Bandas com orçamento mais frugal deveriam considerar seriamente a gravação de TODOS seus shows em áudio, e em seguida integrá-los a um vídeo, seja dessa mesma apresentação, seja para uma proposta diferente. Como diz o dito popular, ‘quem não é visto não é lembrado’. É um modo de explorar o YouTube do mesmo jeito que ele pode vir a explorar você um dia. A velocidade da internet no Brasil, ainda que ridícula para os padrões internacionais, já consegue proporcionar visualizações do site em televisores e esse processo não tem mais volta.
Para concluir [e isso tem muito a ver com o modo que Beyoncé age e é vista]: fãs bem supridos, que tenham acesso a informações sobre você e acreditem no seu trabalho, pagarão pelo sue material. Tal feedback não é exclusivo da cantora estadunidense, uma vez que não são poucos os projetos em sites tipo Kickstarter que viabilizam, com ampla margem de conforto monetário, projetos e álbuns de outros artistas.

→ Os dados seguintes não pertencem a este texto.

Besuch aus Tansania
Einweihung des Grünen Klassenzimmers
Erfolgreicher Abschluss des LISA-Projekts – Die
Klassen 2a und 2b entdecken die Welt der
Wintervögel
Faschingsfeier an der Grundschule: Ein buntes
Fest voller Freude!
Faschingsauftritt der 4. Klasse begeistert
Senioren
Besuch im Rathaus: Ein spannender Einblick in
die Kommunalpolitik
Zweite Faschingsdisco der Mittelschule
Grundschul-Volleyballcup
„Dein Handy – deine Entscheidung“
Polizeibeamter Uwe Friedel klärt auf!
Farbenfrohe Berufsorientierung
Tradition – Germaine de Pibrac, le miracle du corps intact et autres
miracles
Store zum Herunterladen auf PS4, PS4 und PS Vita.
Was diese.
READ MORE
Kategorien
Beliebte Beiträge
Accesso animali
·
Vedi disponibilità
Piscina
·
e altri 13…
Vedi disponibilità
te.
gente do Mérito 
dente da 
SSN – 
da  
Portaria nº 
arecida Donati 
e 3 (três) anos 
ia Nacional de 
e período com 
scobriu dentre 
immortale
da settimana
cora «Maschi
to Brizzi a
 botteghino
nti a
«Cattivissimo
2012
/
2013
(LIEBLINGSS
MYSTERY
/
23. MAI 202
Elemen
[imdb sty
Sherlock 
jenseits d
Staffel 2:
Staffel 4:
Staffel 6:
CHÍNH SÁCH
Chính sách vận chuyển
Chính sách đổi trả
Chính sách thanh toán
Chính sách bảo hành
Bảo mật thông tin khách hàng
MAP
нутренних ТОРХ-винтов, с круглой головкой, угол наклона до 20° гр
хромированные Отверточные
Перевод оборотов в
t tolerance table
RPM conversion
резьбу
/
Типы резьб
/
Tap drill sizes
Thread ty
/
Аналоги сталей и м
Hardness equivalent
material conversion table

E se ninguém está disposto a pagar pelo que você está vendendo, será que você tem mesmo fãs? Se ninguém come no seu restaurante porque acha que não vale a pena, será que você tem todo esse talento pra cozinhar? Por que é que uma banda saída dos confins de Ijuí, no Rio Grande do Sul, o KRISIUN, tem gravadoras do primeiro mundo bancando a gravação de seus álbuns em estúdios na Alemanha sem que eles tenham espaço algum na grande mídia nem façam parte da panelinha viciosa da mídia impressa especializada em rock de São Paulo? Por que razão eles conseguem se viabilizar como profissionais enquanto você não?